## YOUR TASK
Extend the capstone project listing below, picking up right after its final sentence.

2009 anesthesia prototype


Cochlear Implant

Project & Title:  Hearing Deficits: Improved Deep Brain Probe Fixturing Compatible with Current Probes

Team Members:  Brian Pham, Vinh Ho, Jason Gomez

Capstone Client:  Ben Bonham, PhD, Associate Adjunct Professor, Otolaryngology, UCSF

Purpose/Goal:
According to the FDA 188,000 people around the world received cochlear implants (April, 2009). The benefit of cochlear implant is to help cure deafness. The team developed a system/device that will allow precise insertion of chronic probes into the central nucleus of the inferior colliculus (CNIC).

2009 cochlear prototype


Emergency Medicine

Project & Title:  Disposable Manometer

Team Members:  Tina Chan, Tiara Franklin, Roger Lowe

Capstone Client:  James Hardy, M.D., UCSF, Emergency Medicine Specialist

Purpose/Goal:
Electronic manometers offer an accurate and easy-to-read measurement. However, the transducer makes contact with patient blood so it must be disposed of after every patient. The team set out to develop a device to measure central venous pressure for sepsis situations in developed healthcare systems. The device will function in real time and demonstrate reproducibility. The device will also be more maneuverable and less expensive.

## SOURCE MATERIAL
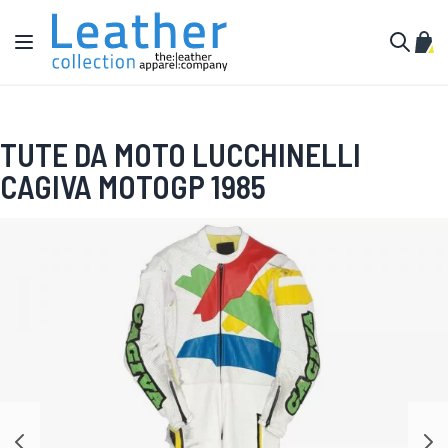
Salta al contenuto
Toggle Nav
Carr
Cerca
TUTE DA MOTO LUCCHINELLI
CAGIVA MOTOGP 1985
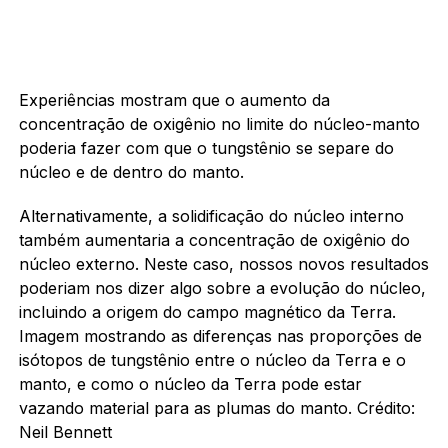
Experiências mostram que o aumento da
concentração de oxigênio no limite do núcleo-manto
poderia fazer com que o tungstênio se separe do
núcleo e de dentro do manto.
Alternativamente, a solidificação do núcleo interno
também aumentaria a concentração de oxigênio do
núcleo externo. Neste caso, nossos novos resultados
poderiam nos dizer algo sobre a evolução do núcleo,
incluindo a origem do campo magnético da Terra.
Imagem mostrando as diferenças nas proporções de
isótopos de tungstênio entre o núcleo da Terra e o
manto, e como o núcleo da Terra pode estar
vazando material para as plumas do manto. Crédito:
Neil Bennett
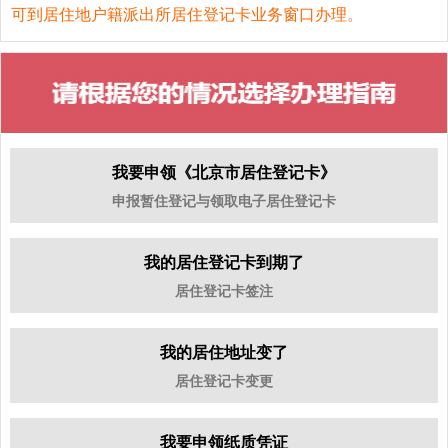
可到居住地户籍派出所居住登记卡业务窗口办理。
我要申领《北京市居住登记卡》
申报暂住登记与领取电子居住登记卡
我的居住登记卡到期了
居住登记卡签注
我的居住地址变了
居住登记卡变更
我要申领纸质凭证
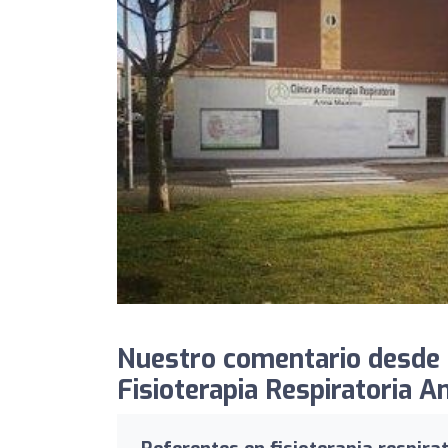
Nuestro comentario desde 
Fisioterapia Respiratoria 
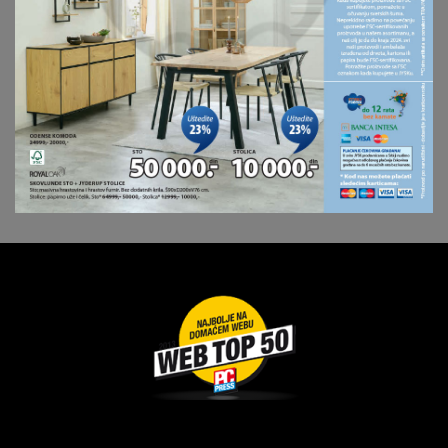
Dragoslava Srejovića 2G, Beograd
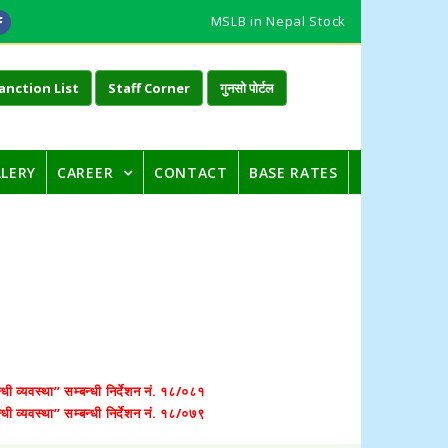
MSLB in Nepal Stock
anction List
Staff Corner
गुनसो पोर्टल
LLERY
CAREER
CONTACT
BASE RATES
धी व्यवस्था” सम्बन्धी निर्देशन नं. १८/०८१
धी व्यवस्था” सम्बन्धी निर्देशन नं. १८/०७९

## ANSWER SPACE
2009 emergency prototype


Neurological Surgery

Project & Title:  Stem Cell Delivery to the Brain
Team Members:  Janna Serbo, Michelle Tsai, Oliver Tilk, Brandon Miller
Capstone Client:  Daniel Lim, M.D., PhD., Department of Neurological Surgery, UCSF
Purpose/Goal:
The team designed a stem cell delivery device that is target specific and does not damage brain tissue. The device should deliver live cells with 1-3 penetrations to 2-7 square centimeters of the putamen, a portion of the brain treated for Parkinson’s disease.

2009 neurologic prototype

The L Hose has a retractable interior tube that ejects cells to a large radial area and depth.


Pediatric Immunology

Project & Title:  Pain Minimization of Child Vaccination Procedure

Team Members:  Cynthia Chuang, David Fanjung, Victor Olivas, Nina Revko

Capstone Client:  Wilbur Lam, MD, PhD, Pediatric Hematology-Oncology, UCSF

Purpose/Goal:
Currently there are over 100 million immunizations administered annually. The vaccination process may leave the child in a lot of pain resulting in a tremendous amount of anxiety for the parent. The team designed a system which allows for simultaneous injection, in hopes to minimize the pain experienced during intramuscular vaccinations by patients.

2009 immuniology prototype

Prototype for a mechanical system which allows for simultaneous injection administration using syringes and needles.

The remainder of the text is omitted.